*STATED TASK*: Write out the stretch of data from the line that contains "pose: elev=5.9 azim=229.5" through the line that contains "Dot at: (167, 273)", both lines included, copying each line without any change.

Stored items:
BEGIN

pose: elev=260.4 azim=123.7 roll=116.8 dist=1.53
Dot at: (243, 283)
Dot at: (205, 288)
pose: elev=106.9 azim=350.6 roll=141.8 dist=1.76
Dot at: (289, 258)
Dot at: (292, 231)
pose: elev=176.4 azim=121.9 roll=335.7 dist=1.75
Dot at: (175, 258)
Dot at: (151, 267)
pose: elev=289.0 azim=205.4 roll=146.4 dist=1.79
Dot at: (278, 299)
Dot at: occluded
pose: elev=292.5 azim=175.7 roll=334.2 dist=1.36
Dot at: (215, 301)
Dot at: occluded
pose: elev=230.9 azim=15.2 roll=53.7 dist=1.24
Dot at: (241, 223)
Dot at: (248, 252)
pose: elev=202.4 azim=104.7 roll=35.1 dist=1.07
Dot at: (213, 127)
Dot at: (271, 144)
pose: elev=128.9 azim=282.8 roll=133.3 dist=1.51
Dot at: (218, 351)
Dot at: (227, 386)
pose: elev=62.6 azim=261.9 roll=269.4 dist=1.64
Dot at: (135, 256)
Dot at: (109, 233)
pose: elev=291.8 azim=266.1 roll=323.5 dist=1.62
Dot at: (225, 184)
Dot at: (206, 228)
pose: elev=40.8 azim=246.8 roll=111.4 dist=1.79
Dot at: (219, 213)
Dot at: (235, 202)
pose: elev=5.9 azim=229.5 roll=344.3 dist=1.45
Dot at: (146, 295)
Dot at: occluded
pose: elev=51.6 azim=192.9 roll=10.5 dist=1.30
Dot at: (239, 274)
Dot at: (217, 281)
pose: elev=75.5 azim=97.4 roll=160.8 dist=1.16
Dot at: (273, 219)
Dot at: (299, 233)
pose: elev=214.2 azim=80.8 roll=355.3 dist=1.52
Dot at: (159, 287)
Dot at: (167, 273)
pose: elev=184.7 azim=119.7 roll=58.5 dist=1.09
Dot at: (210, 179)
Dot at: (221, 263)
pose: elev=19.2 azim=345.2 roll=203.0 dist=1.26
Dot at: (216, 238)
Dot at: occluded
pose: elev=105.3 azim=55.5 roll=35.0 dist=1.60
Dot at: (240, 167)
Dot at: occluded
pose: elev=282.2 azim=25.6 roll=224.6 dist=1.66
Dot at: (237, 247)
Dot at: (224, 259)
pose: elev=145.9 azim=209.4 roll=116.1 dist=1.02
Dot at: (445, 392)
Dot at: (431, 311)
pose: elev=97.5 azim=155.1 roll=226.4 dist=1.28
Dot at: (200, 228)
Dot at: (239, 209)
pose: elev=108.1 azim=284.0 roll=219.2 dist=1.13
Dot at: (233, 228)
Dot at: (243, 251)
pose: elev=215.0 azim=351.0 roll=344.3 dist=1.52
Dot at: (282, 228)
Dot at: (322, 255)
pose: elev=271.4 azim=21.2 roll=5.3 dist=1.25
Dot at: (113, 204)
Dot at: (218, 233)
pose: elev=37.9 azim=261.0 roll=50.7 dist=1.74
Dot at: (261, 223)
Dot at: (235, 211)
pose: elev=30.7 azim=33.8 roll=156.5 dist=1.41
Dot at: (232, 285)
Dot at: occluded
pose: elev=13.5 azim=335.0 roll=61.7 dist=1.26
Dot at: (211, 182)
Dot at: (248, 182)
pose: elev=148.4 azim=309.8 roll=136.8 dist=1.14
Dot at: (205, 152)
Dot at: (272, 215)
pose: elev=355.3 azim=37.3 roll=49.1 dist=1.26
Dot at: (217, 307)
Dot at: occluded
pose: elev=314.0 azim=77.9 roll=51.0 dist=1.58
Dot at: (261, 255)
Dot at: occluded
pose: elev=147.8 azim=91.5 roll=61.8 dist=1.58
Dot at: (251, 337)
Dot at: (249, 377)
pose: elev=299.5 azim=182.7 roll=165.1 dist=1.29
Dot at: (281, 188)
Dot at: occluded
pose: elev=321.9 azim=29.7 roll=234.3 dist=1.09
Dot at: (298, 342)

END

*OUTPUT*:
pose: elev=5.9 azim=229.5 roll=344.3 dist=1.45
Dot at: (146, 295)
Dot at: occluded
pose: elev=51.6 azim=192.9 roll=10.5 dist=1.30
Dot at: (239, 274)
Dot at: (217, 281)
pose: elev=75.5 azim=97.4 roll=160.8 dist=1.16
Dot at: (273, 219)
Dot at: (299, 233)
pose: elev=214.2 azim=80.8 roll=355.3 dist=1.52
Dot at: (159, 287)
Dot at: (167, 273)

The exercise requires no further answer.